Внезапно откуда-то донеслась ирландская мелодия. Гарри Босуэлл, сидевший напротив Пеппера, углубившись в старый номер «Геральд Трибун», навострил уши. Макс также оторвался от своих заметок.
– Это, случайно, не голос Патрика О’Нила?
– А заодно и Уилсона, – добавил фотограф, пряча газету в карман. – Идем посмотрим. Я давно хотел немного размять ноги.
Пеппер снял очки, отложил блокнот и авторучку и выпрямился, хрустя суставами. Он пытался работать, но монотонность пути лишала его всякого вдохновения. Хоть какое-то разнообразие сейчас весьма кстати.
За дверью купе в нос обоим ударил запах пота, черного табака и дешевого одеколона. Поезд был набит битком. В первом классе было немного свободнее, зато второй и третий заполняли мелкие торговцы и рабочие. Были среди них и туземные головорезы, скрывавшиеся от полиции и решившие попытать счастья в чужих краях. Макс еще никогда не видел такого пестрого смешения лиц и племен. То, что у него на родине называли «Диким Западом», по сравнению с экспрессом Дакар-Нигер было просто детским садом.
Гарри направился прямиком к купе Джейбса Уилсона. К его удивлению, оно оказалось пустым. Никого не было и в соседних купе. Он остановил кондуктора и спросил, куда подевались англичане. Тот скроил гримасу и указал куда-то вверх.
Гарри удивленно поднял брови.
– На крыше вагона?
Пеппер не мог поверить.
– Что им там понадобилось? Разве это не опасно?
Выражение лица у кондуктора стало горестным. Босуэлл, наоборот, заухмылялся до ушей.
– Ох уж этот О’Нил! Вечно он что-нибудь выдумает. Жаль, что нас не позвали. Идем скорее, Макс! Такое зрелище нельзя пропустить.
Пеппер не успел возразить, как Босуэлл оказался в конце вагона и толкнул дверь тамбура. Пришлось последовать за ним.
Горячий ветер сразу растрепал волосы. Мимо стремительно неслась саванна. Странное дело – если смотреть из окна купе, скорость поезда казалась гораздо меньшей.
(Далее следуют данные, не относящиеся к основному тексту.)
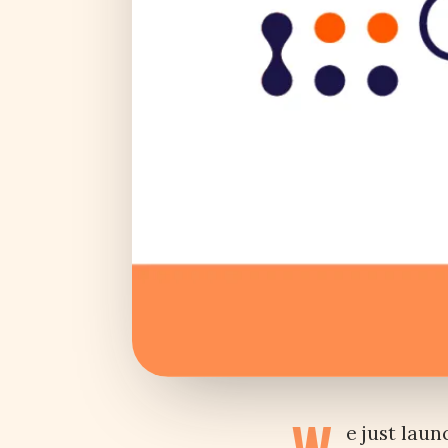
e just lau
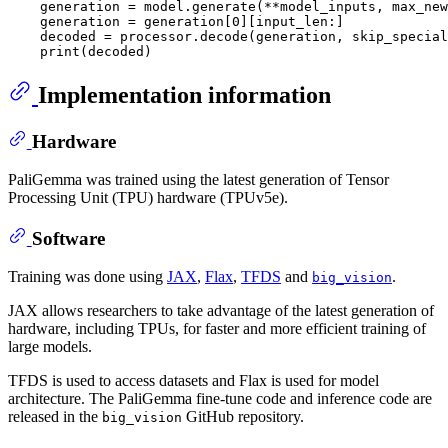
    generation = model.generate(**model_inputs, max_new
    generation = generation[0][input_len:]

    decoded = processor.decode(generation, skip_special
Implementation information
Hardware
PaliGemma was trained using the latest generation of Tensor
Processing Unit (TPU) hardware (TPUv5e).
Software
Training was done using
JAX
,
Flax
,
TFDS
and
.
big_vision
JAX allows researchers to take advantage of the latest generation of
hardware, including TPUs, for faster and more efficient training of
large models.
TFDS is used to access datasets and Flax is used for model
architecture. The PaliGemma fine-tune code and inference code are
released in the
GitHub repository.
big_vision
В тамбуре Босуэлл уставился куда-то наверх и объявил:
– Да вот же она, чертова лестница! Сейчас увидим, насколько я был прав.
Он потянул к себе металлическую раскладную лестницу и начал подниматься.
– Ты же знаешь, что я терпеть не могу высоты, – начал было Макс, намекая на их приключения в Перу, но Босуэлл уже исчез. Спустя несколько секунд в проеме крыши снова показалась его взлохмаченная голова.
– Поднимайся скорее! – крикнул он. – Они здесь – и О’Нил, и Уилсон. Похоже, они совсем неплохо устроились.
Затем фотограф снова исчез.
– Неплохо… – с сомнением пробормотал Макс. – Ну почему всем так не терпится сломать себе шею?
Он бросил взгляд на проносящиеся внизу шпалы, собрался с духом и последовал за приятелем.
Уилсон и его команда топтались на крыше вагона. К ним присоединились и местные жители, хлопая в ладоши и одобрительно покрикивая. Макс подошел поближе. Железная крыша оказалась скользкой и покатой. Ветер с силой бил в лицо. Не было ни поручней, ни другой опоры, за которую можно было бы ухватиться.